I think SpaceX should use reusable booster first on The NASA in flight abort test. Gets NASA in the game, credit for helping SpaceX plus perfect test, should reusable booster fail, will crew capsule survive?
Problem is, if they do that and it fails before max drag, they won’t have completed what they need to test. If they need a do-over that pushes back their manned flight schedule and they spend more money to get that $30M milestone check.
They’re going to want to eliminate as much risk as they can by avoiding additional variables in the test so they can get it right the first time.
That said… If re-use has proven reliable by then, it seems viable. But, why waste a core that could go to paying customer’s launches, instead of F9R Dev2?
I believe SpaceX still has the 3-engined F9R Dev 2 vehicle that they cannot do much else with. They are apparently planning to use that one for the in-flight abort test.
I was not aware they have a Dev2.
https://en.wikipedia.org/wi…
Basically the F9R Dev 2 test flight program got canned shortly after the test flight article was built, due to much better than expected results with the post-launch reentry tests of the first stage, which gave SpaceX the data they would have gotten with high-altitude testing at Spaceport America.
https://en.wikipedia.org/wi…
I still expect SpaceX will take one (possibly more) recovered first stage to Spaceport America at some point, because there is still lots of high-risk flight envelope testing, new technology trials, etc. they can do there that they wouldn’t want to do during an operational flight.
Got any evidence of that assertion sir?
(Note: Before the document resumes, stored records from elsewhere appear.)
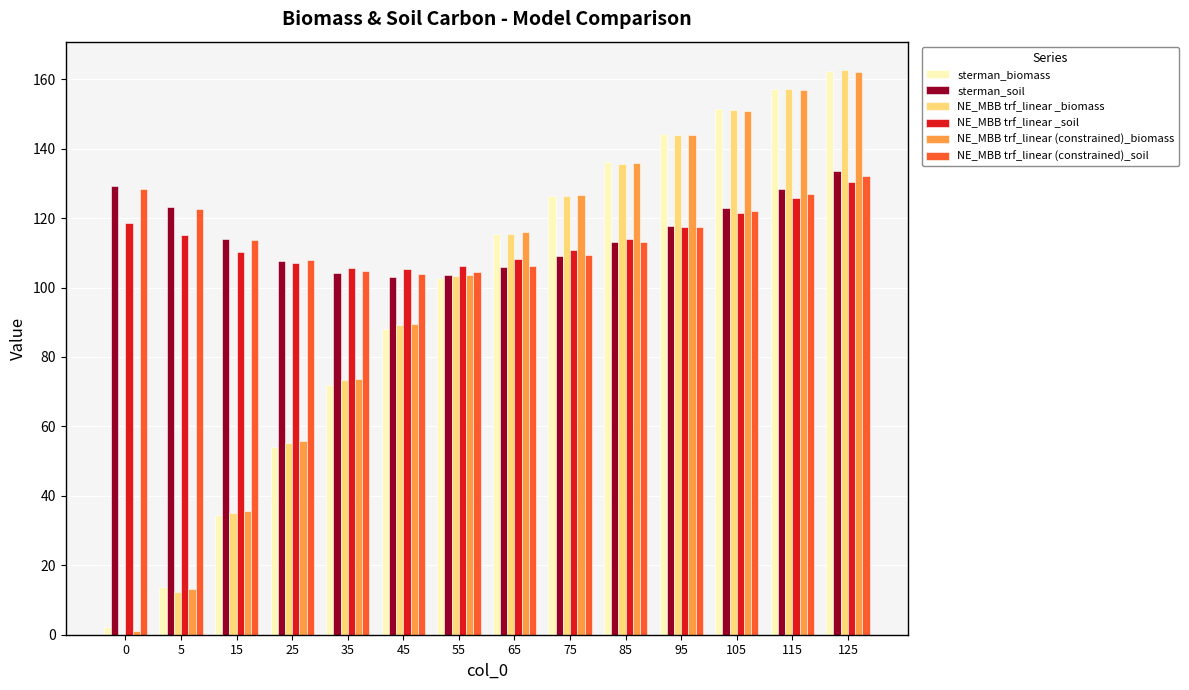

How many groups of bars are there?

14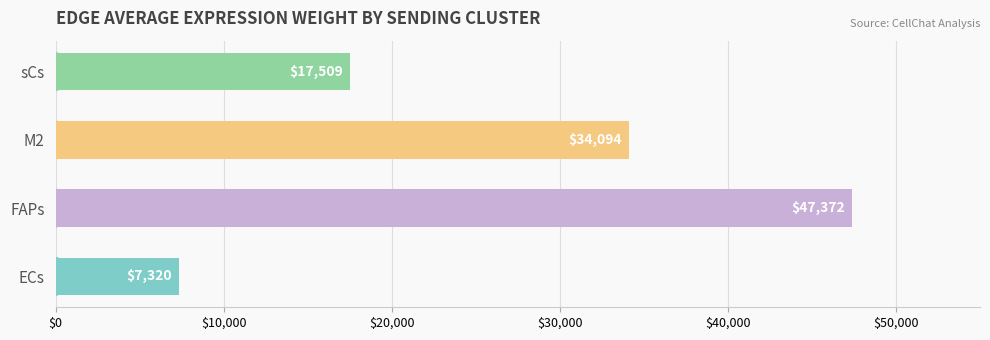

Which category has the lowest value across all series?

ECs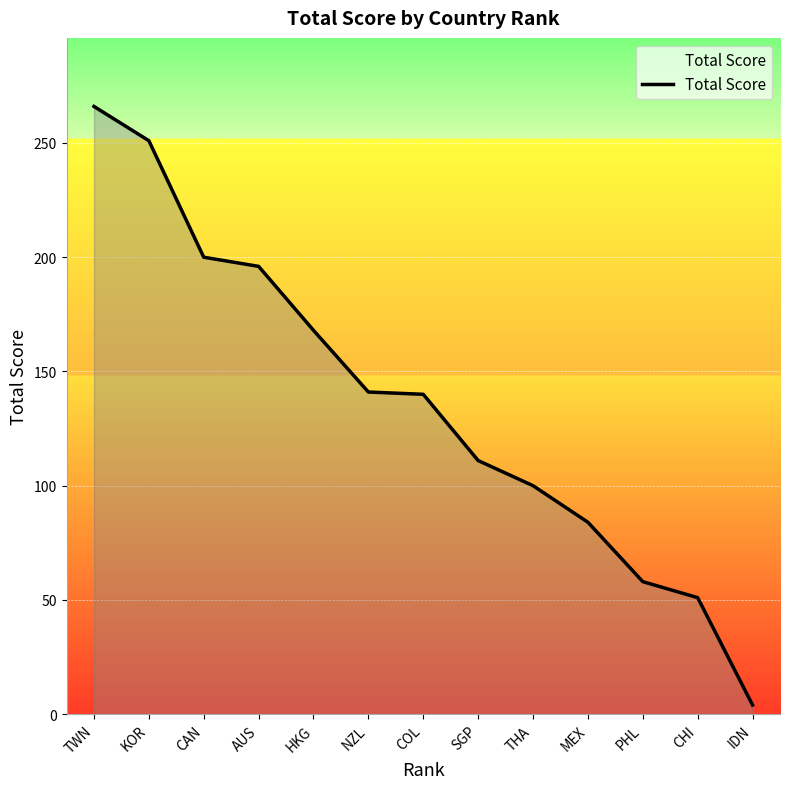

At which label does the data first exceed 140?

TWN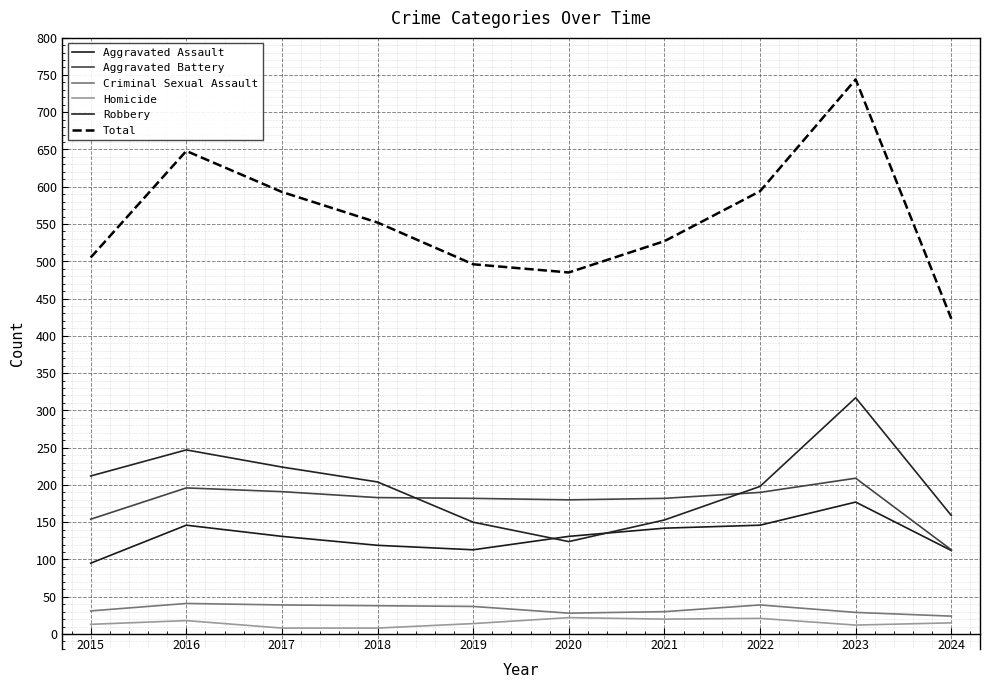

True or false: Homicide and Robbery intersect in this chart.

False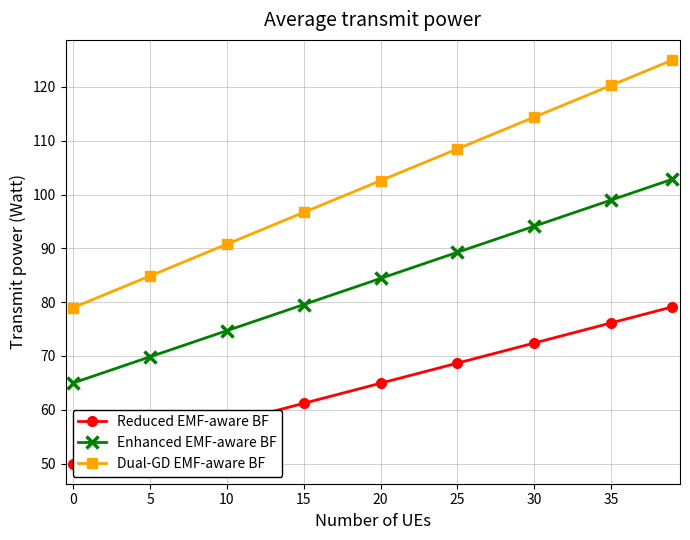

True or false: Enhanced EMF-aware BF and Dual-GD EMF-aware BF intersect in this chart.

False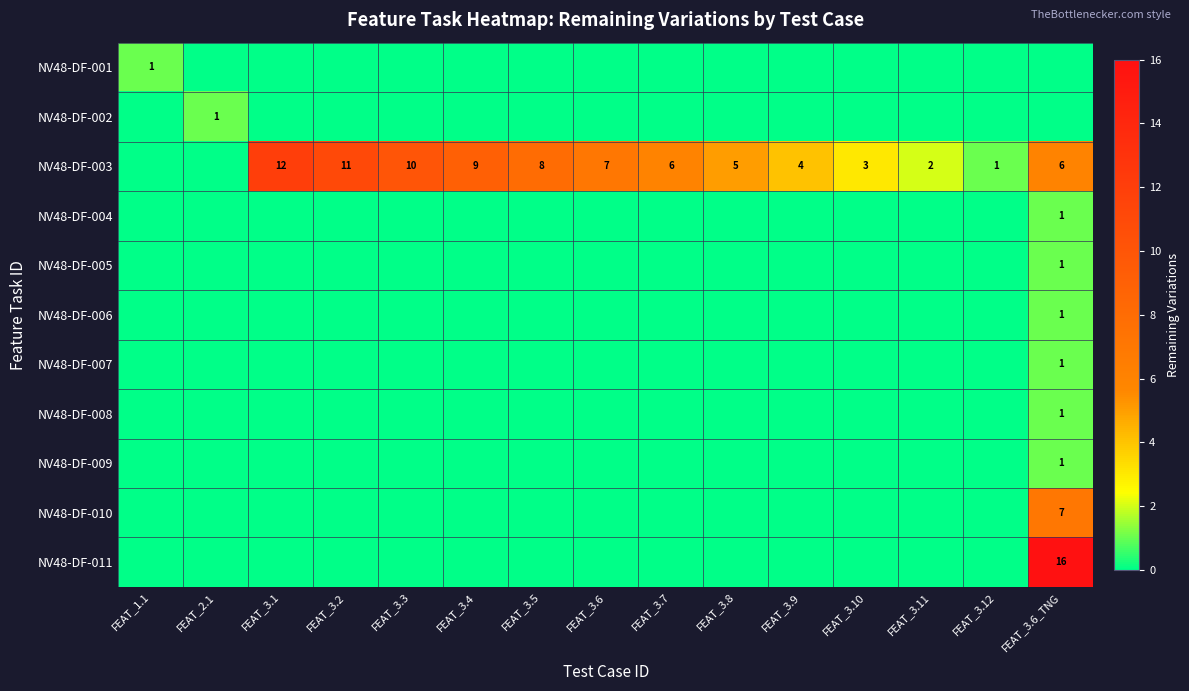

How many data points does each series have?

15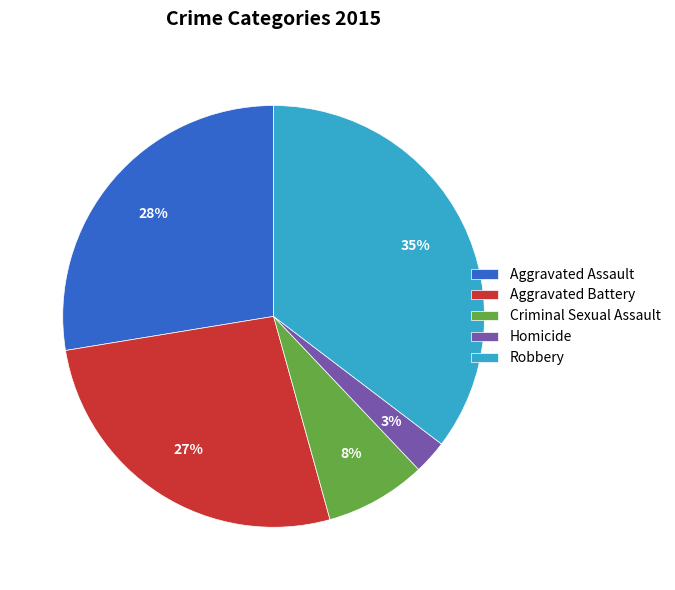

Which slice is the smallest?

Homicide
Or is that just your educated guess? Would be fun to see some recovered stage test in New Mexico!
What was it Elon said? If you don’t crater some your not…..?
🙂
Well, SpaceX has been improving the site they are leasing from Spaceport America. There’s a paved section with a launch pad and a support building there. They could just write that off at any time, but as far as I know they are still paying for their lease there.
If I were in charge, I’d pick a recovered stage to do nothing experimental on, but just launch, land, inspect, launch, land, inspect, repeat until the stage fails. That method would definitely give them data on stress points and failure modes.